What the task requires> Up to and including the final line, please copy every line exactly, starting from the one that contains "Tapis logo personnalisé" in the material below.

Data for processing>
BEGIN
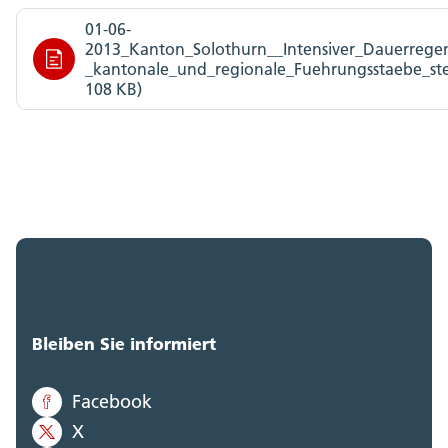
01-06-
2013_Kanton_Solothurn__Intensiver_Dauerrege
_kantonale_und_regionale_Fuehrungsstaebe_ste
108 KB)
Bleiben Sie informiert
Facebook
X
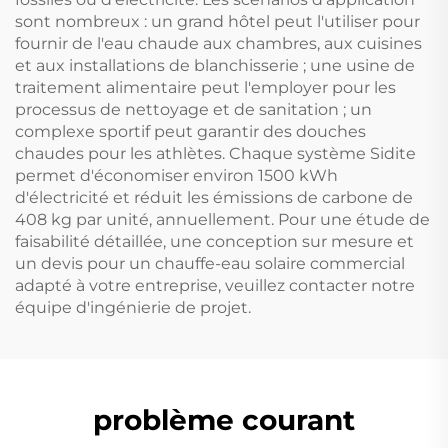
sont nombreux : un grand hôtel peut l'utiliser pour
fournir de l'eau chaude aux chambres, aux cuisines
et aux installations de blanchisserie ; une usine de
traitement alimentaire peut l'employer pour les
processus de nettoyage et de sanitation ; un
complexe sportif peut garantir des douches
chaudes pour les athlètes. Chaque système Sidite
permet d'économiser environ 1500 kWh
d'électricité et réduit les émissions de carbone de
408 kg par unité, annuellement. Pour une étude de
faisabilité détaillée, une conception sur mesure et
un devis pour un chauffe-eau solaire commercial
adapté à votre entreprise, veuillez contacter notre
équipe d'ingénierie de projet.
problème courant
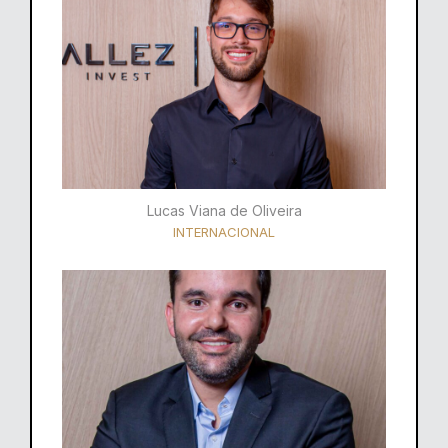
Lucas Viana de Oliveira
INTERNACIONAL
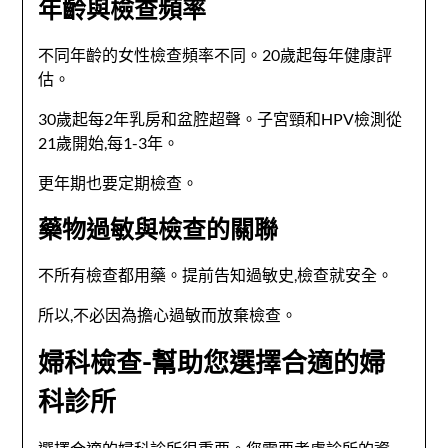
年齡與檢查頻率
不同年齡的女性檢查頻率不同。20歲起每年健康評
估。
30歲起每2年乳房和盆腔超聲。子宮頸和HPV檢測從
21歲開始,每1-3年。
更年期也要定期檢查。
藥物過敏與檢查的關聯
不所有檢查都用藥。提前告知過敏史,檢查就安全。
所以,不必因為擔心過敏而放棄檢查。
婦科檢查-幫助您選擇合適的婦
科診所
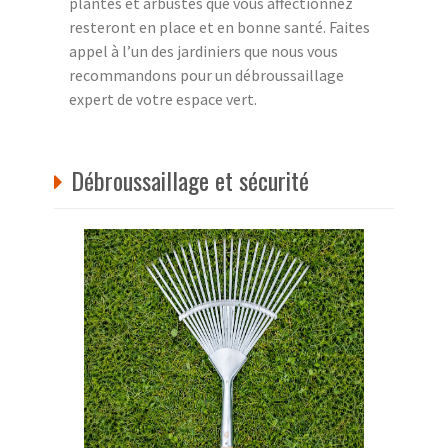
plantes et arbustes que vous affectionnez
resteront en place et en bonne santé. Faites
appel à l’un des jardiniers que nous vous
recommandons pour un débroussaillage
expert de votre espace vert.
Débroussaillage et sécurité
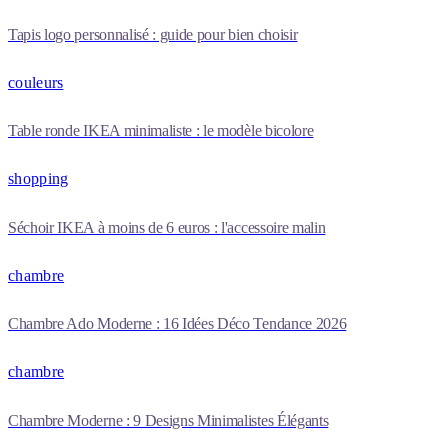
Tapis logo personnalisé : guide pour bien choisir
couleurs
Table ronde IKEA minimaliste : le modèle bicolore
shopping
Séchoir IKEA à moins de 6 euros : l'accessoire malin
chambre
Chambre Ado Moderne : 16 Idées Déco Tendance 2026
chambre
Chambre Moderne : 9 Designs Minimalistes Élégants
END
Completed task>
Tapis logo personnalisé : guide pour bien choisir
couleurs
Table ronde IKEA minimaliste : le modèle bicolore
shopping
Séchoir IKEA à moins de 6 euros : l'accessoire malin
chambre
Chambre Ado Moderne : 16 Idées Déco Tendance 2026
chambre
Chambre Moderne : 9 Designs Minimalistes Élégants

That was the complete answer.